# ROT's Art



## ROT (Jun 25, 2010)

So, one of the things i like to do in my free time, is gesture drawing and quick-sketching.

How i do it is i try to capture as much as i can of a picture, or from direct observation, in 10minutes! however, occasionally i will spend along time on certain drawings, but i will specify those, if i do!

It's not the best, but I quite like them, personally! :tongue:

Defiler:









Guitarist:









This one comes from a picture of me performing on stage, i got the guitar shape at the top completely wrong, and i don't like it; But i thought i'd post anyway! 

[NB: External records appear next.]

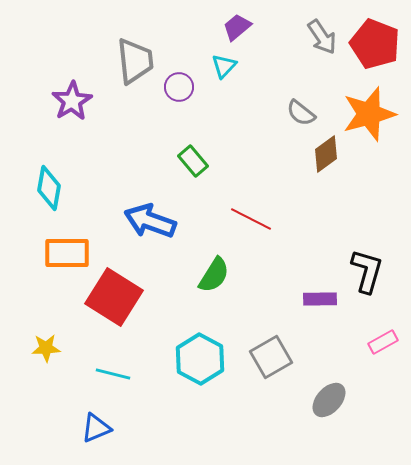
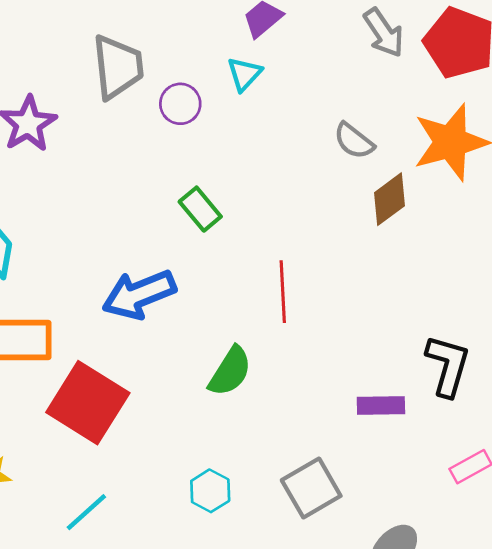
red line: (251, 219) -> (283, 292), turned 60
blue arrow: (150, 221) -> (139, 294), turned -42
cyan hexagon: (200, 359) -> (210, 491), size x0.6
cyan line: (113, 374) -> (86, 512), turned -56

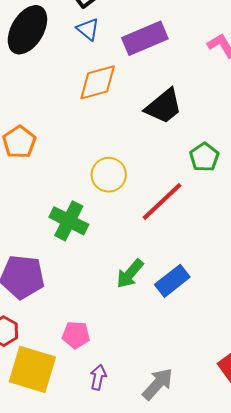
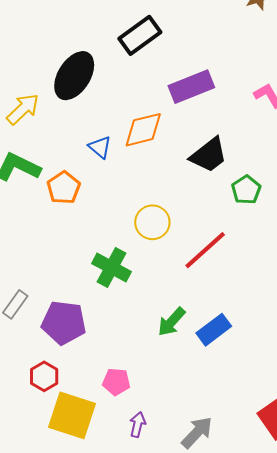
blue triangle: (88, 29) -> (100, 147), moved
green pentagon: (204, 157) -> (246, 190), moved

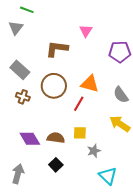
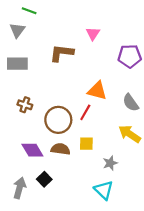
gray rectangle: (20, 70) -> (17, 64), moved, turned -42
brown circle: (54, 86) -> (58, 120), moved
gray star: (94, 151) -> (110, 163), moved
black square: (56, 165) -> (44, 179), moved
cyan triangle: (108, 176) -> (104, 190), moved

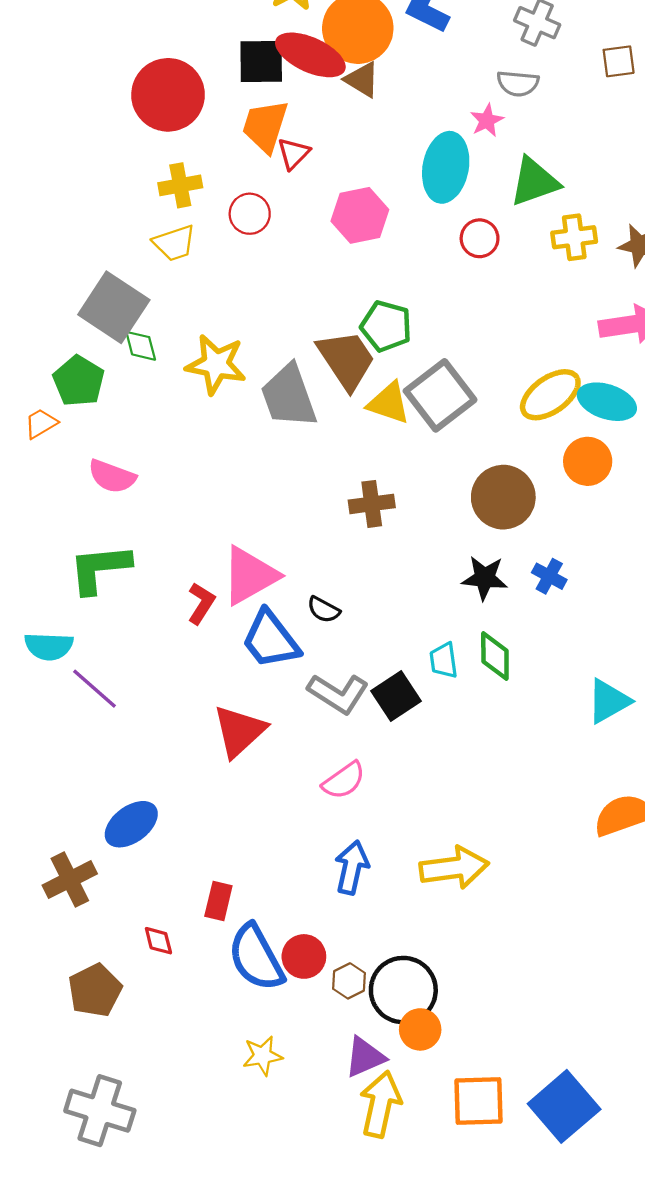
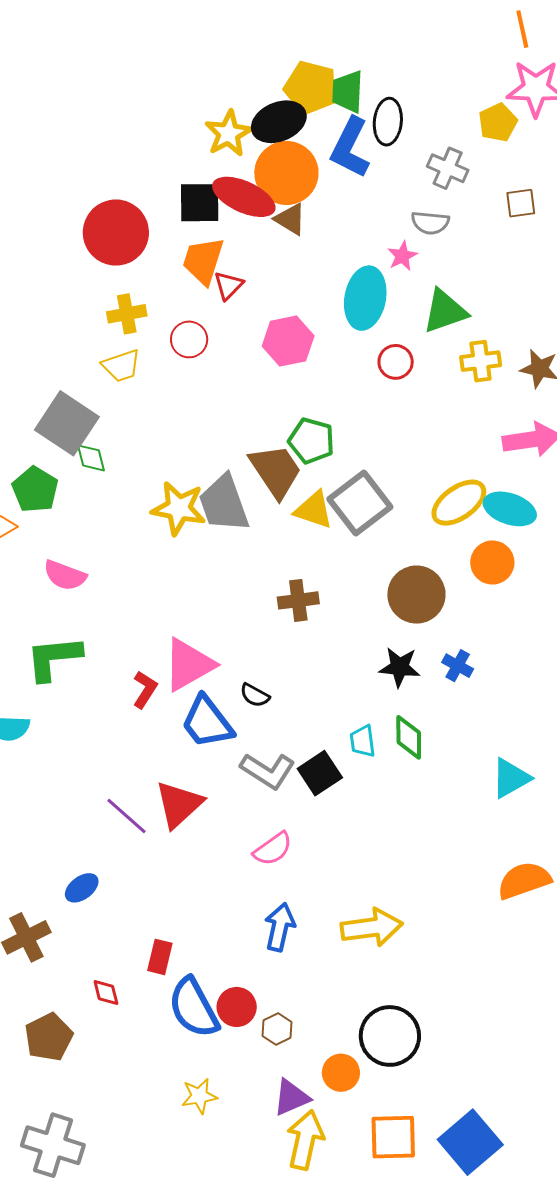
yellow star: (216, 364) -> (179, 508), moved
purple line: (94, 689) -> (127, 816), moved
blue ellipse: (131, 824) -> (82, 888), size x0.7
black circle: (403, 990) -> (390, 1036), moved

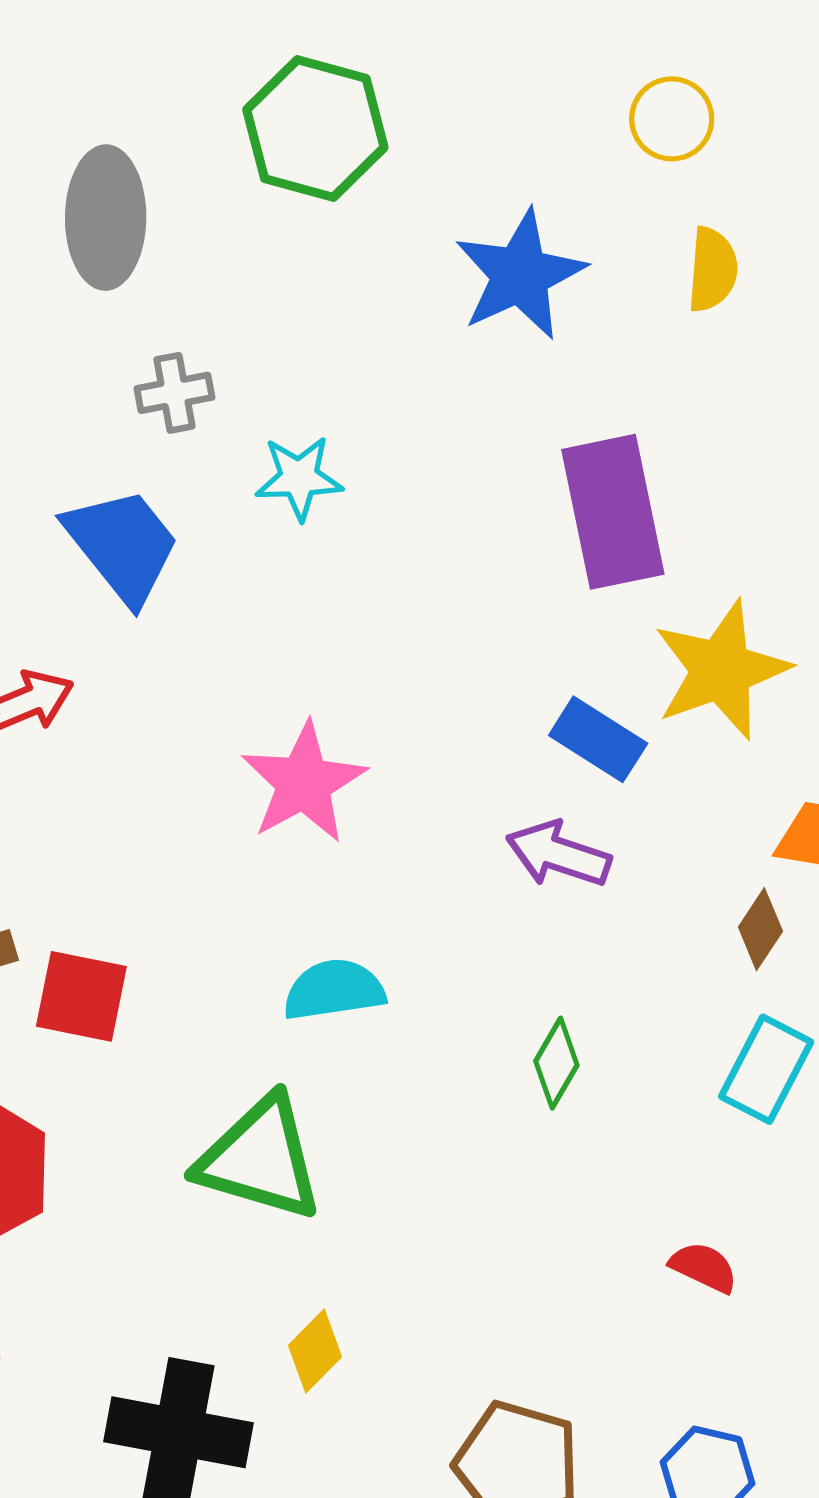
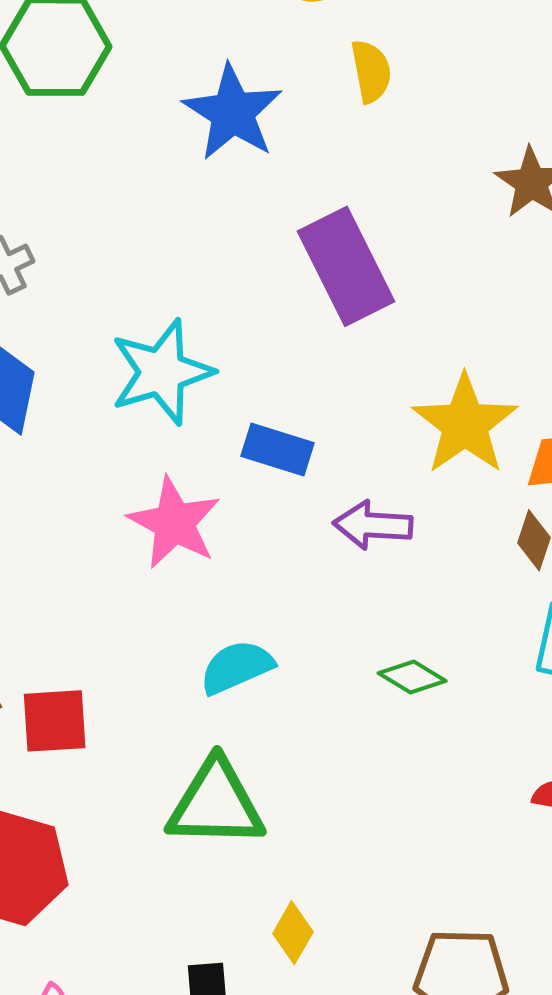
cyan star: (299, 478) -> (162, 372), moved, size x1.6
yellow star: (721, 670) -> (465, 424), moved
blue rectangle: (598, 739) -> (278, 450), moved
green diamond: (556, 1063) -> (412, 677), turned -74

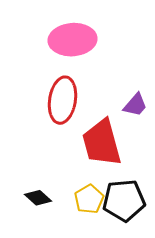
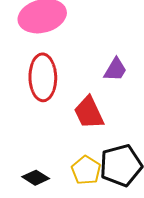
red trapezoid: (102, 143) -> (89, 113), size x0.7

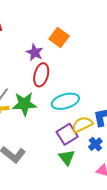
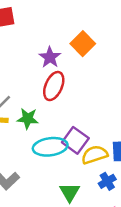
cyan ellipse: (65, 101) -> (50, 147), moved
green star: (24, 104) -> (28, 119), size x0.7
purple square: (67, 134) -> (75, 140), moved, turned -30

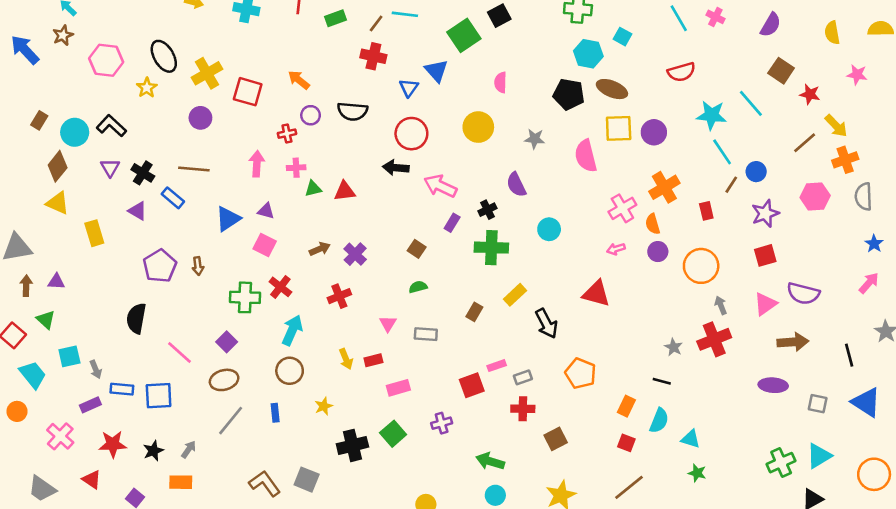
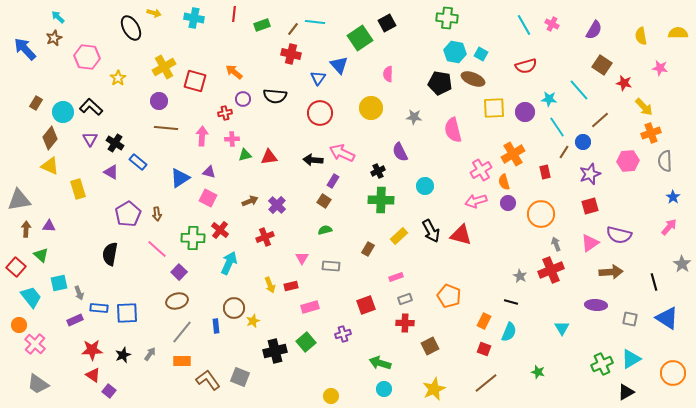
cyan square: (622, 37) -> (481, 54), moved
black ellipse: (164, 56) -> (131, 28), moved
cyan star: (712, 115) -> (549, 99), size x0.7
yellow square: (619, 128) -> (494, 108), moved
purple circle: (654, 132) -> (525, 112), moved
brown line: (805, 143) -> (600, 120), moved
black arrow: (396, 168) -> (313, 160), moved
brown line: (194, 169) -> (166, 128), moved
purple rectangle: (452, 223) -> (333, 181), moved
pink arrow: (616, 249) -> (476, 201), size x1.5
black arrow: (546, 324) -> (431, 231), moved
pink line: (179, 352) -> (157, 249), moved
pink rectangle: (497, 366) -> (396, 277), moved
brown circle: (290, 371) -> (234, 308), moved
pink cross: (60, 436) -> (35, 344), moved
cyan triangle: (691, 439) -> (562, 328), moved, turned 42
red triangle: (92, 480) -> (93, 375), moved
orange rectangle: (181, 482) -> (182, 361), moved

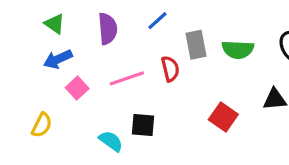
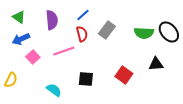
gray rectangle: (196, 45) -> (107, 30), turned 48
green semicircle: (238, 50) -> (144, 33), moved
red semicircle: (170, 69) -> (82, 34), moved
black square: (143, 125) -> (86, 79), moved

More to come, when i do more :biggrin:

Hope you enjoy!


----------



## DestroyerHive (Dec 22, 2009)

Nice sketches! What's up with the last 2 though? Do they have something to do with the real world, or is it some type of heresy?:victory:

+Rep


----------



## ROT (Jun 25, 2010)

Oh, the last 2 are examples of ones i do outside of Heresy! 2nd one is someone playing guitar, and the last one as explained above comes from *this picture*


----------



## ROT (Jun 25, 2010)

Here we have the front end of a Rhino: For some reason it wont Rotate, apologies.









And a Berserker!;









Hopefully going to do a Dreadnought soon, from direct observation from my Model :biggrin:


----------



## 5tonsledge (May 31, 2010)

i am not going to lie the last pic looks like you are in the bathroom with your legs crossed pissing into the toilet. also your butt is on you head. but i do like the other 2 pages they are cool


----------



## 5tonsledge (May 31, 2010)

ah damit right when i posted you posted more pics. my post above this one i meant the third pic


----------



## ROT (Jun 25, 2010)

5tonsledge said:


> i am not going to lie the last pic looks like you are in the bathroom with your legs crossed pissing into the toilet. also your butt is on you head. but i do like the other 2 pages they are cool


Thanks for that delightful insight. I'll be sure to remember that next time i do some art.


----------



## ROT (Jun 25, 2010)

Heres a dreadnought. Not from D-O, cause i couldn't be arsed. :')


----------